Please name the problems you cite. If they are large enough that they are taking a noticeable amount of time, then I am certain that you will find a way to parallelize them. Google Chromium is an excellent example of this, where putting each page into its own separate process parallelized webpages rendering in a tabbed web browser, which was slow with the single renderer thread approach Firefox took. I doubt that everything you run is one massive problem that cannot be broken into separate threads and if it can, you can likely put it into a SIMD programming model. Regardless, everyone, everywhere agrees that the single threaded programming model is a dead-end in terms of performance. Any business that cannot parallelize its critical software applications will be killed by those that can, in which case, the strength of a single processing unit does not matter so long as you have a sufficiently large number of them.

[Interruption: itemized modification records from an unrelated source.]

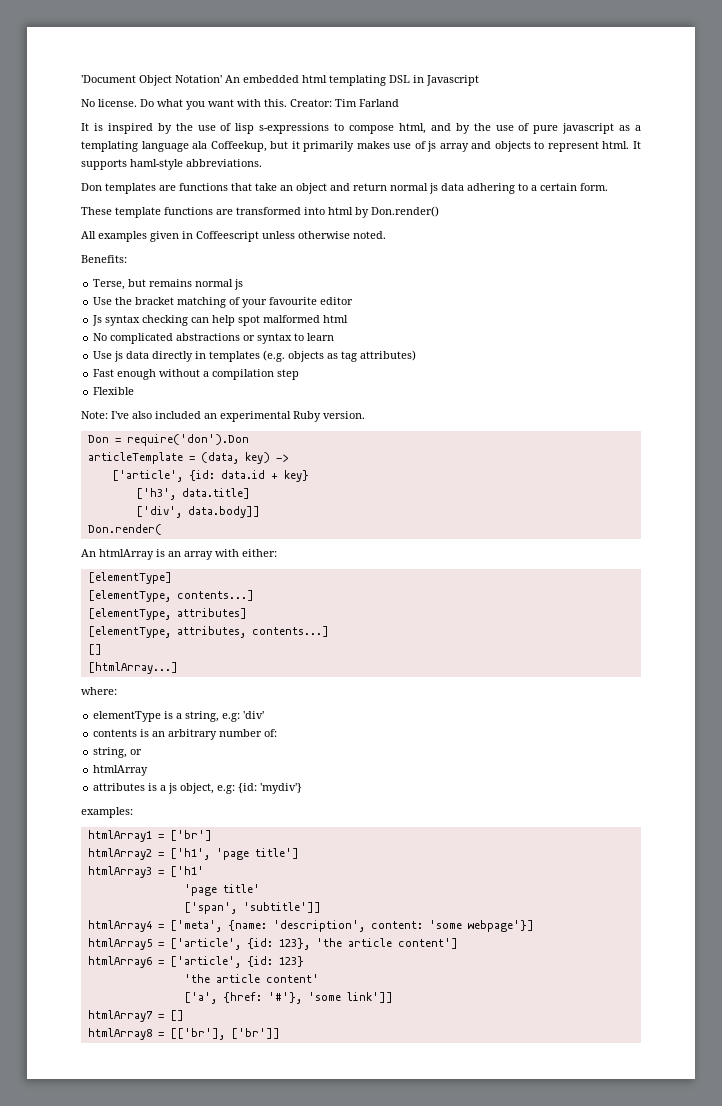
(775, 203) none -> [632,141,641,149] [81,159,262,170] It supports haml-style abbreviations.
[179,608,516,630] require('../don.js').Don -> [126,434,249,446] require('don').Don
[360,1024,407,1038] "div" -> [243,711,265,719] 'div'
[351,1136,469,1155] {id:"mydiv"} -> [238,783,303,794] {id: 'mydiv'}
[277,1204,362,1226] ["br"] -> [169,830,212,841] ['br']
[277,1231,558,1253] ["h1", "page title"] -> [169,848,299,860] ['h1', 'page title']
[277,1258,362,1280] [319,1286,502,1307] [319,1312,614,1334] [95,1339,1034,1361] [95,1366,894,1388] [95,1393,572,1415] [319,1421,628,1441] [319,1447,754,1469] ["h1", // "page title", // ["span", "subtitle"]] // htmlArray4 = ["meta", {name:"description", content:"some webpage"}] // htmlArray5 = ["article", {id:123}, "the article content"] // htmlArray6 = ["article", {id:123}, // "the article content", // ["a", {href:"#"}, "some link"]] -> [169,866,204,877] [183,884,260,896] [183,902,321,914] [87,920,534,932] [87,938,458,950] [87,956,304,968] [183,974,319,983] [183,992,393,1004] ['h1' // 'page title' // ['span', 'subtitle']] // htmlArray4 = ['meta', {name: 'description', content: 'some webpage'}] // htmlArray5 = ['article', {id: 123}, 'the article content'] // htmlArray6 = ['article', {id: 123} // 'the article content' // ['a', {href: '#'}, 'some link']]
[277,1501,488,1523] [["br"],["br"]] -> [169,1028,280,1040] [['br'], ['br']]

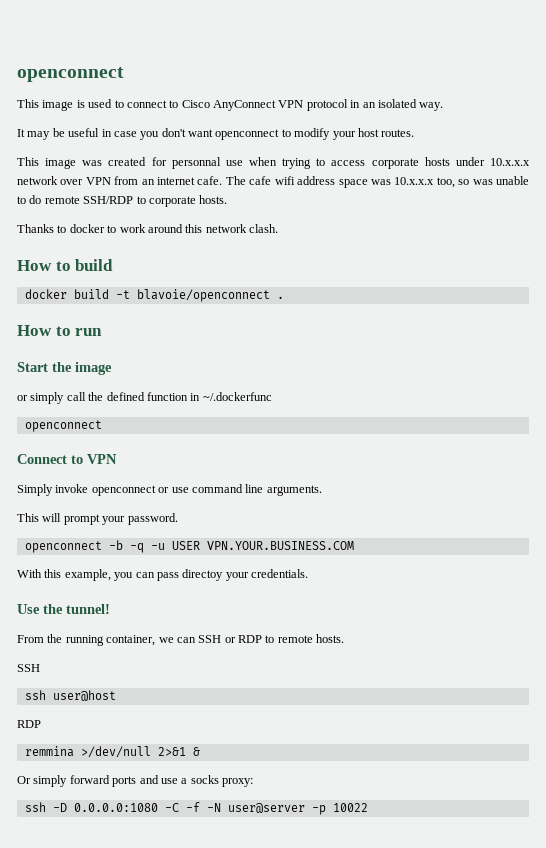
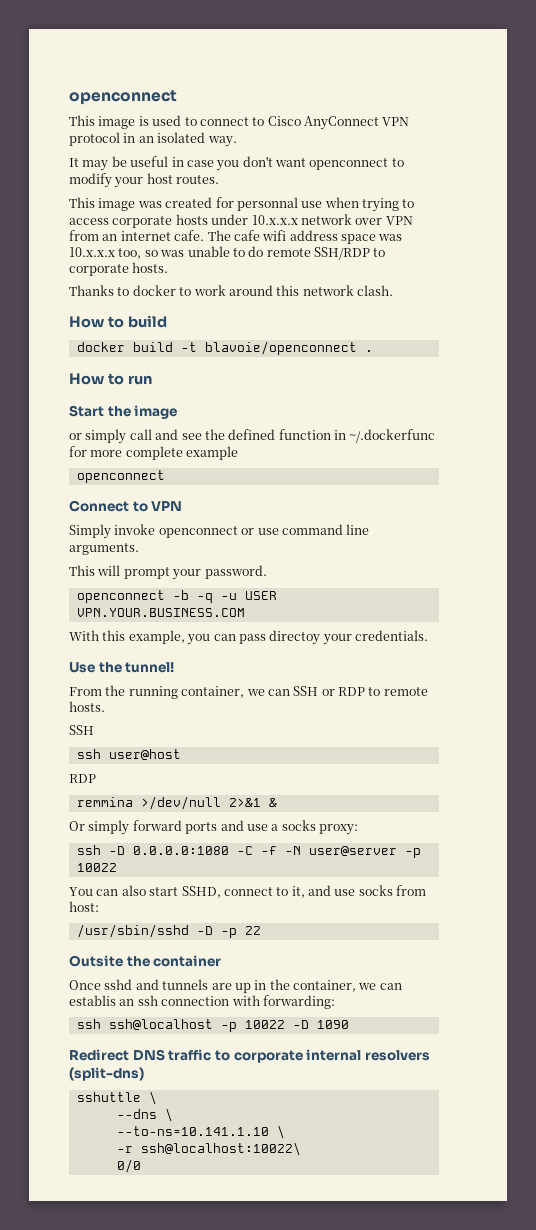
(86, 396) none -> [155,429,202,440] and see
(272, 396) none -> [69,446,239,460] for more complete example
(368, 807) none -> [69,885,427,898] [69,901,99,912] [76,924,261,938] [69,955,222,967] [69,979,402,993] [69,995,335,1009] [76,1019,349,1032] [69,1049,430,1063] [69,1067,144,1081] [76,1091,157,1105] [116,1108,173,1122] [116,1125,285,1139] [116,1142,301,1156] [116,1159,141,1173] // You can also start SSHD, connect to it, and use socks from host: // /usr/sbin/sshd -D -p 22 // Outsite the container // Once sshd and tunnels are up in the container, we can establis an ssh connection with forwarding: // ssh ssh@localhost -p 10022 -D 1090 // Redirect DNS traffic to corporate internal resolvers (split-dns) // sshuttle \ // --dns \ // --to-ns=10.141.1.10 \ // -r ssh@localhost:10022\ // 0/0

wibeasley wrote:Here are two more GPGPU people who believe that that FPUs aren't unnecessary.Shining Arcanine wrote:I think you missed the bottomline, which is that floating point performance is not important in CPUs to the point where people should be arguing over how well AMD's floating point units in their new CPUs perform. That is why I asked why people care about it in the first place and it is also why I explained why the units are unnecessary. The performance of unnecessary units is not really an area that merits people's attention.http://www.sdtimes.com/content/article.aspx?ArticleID=34842&page=2Could this obviate the need for extensive concurrency training for software developers? Can they simply offload parallel computation to the GPU, which, unlike the CPU, has the potential to linearly scale performance the more cores it has? Can you just “fire it and forget it,” as Sanford Russell, general manager of CUDA and GPU Computing at Nvidia, puts it? Sorry, no.
“The goal is not to offload the CPU. Use CPUs for the things they’re best at and GPUs for the things they’re best at,” said (Mark) Murphy. An example is a magnetic resonance imaging reconstruction program that he found worked best on the six-core Westmere CPU. “The per-task working set just happened to be 2MB, and the CPU had 12MB of cache per socket and six cores," said Murphy. "So if you have a problem with 2MB or less per task, then it maps very beautifully to the L3 cache. Two L3 caches can actually supply data at a higher rate than the GPU can."
I think you are ignoring the point being that if I can make a decent argument for them being unnecessary, then their actual performance is not really something that should be a concern for people.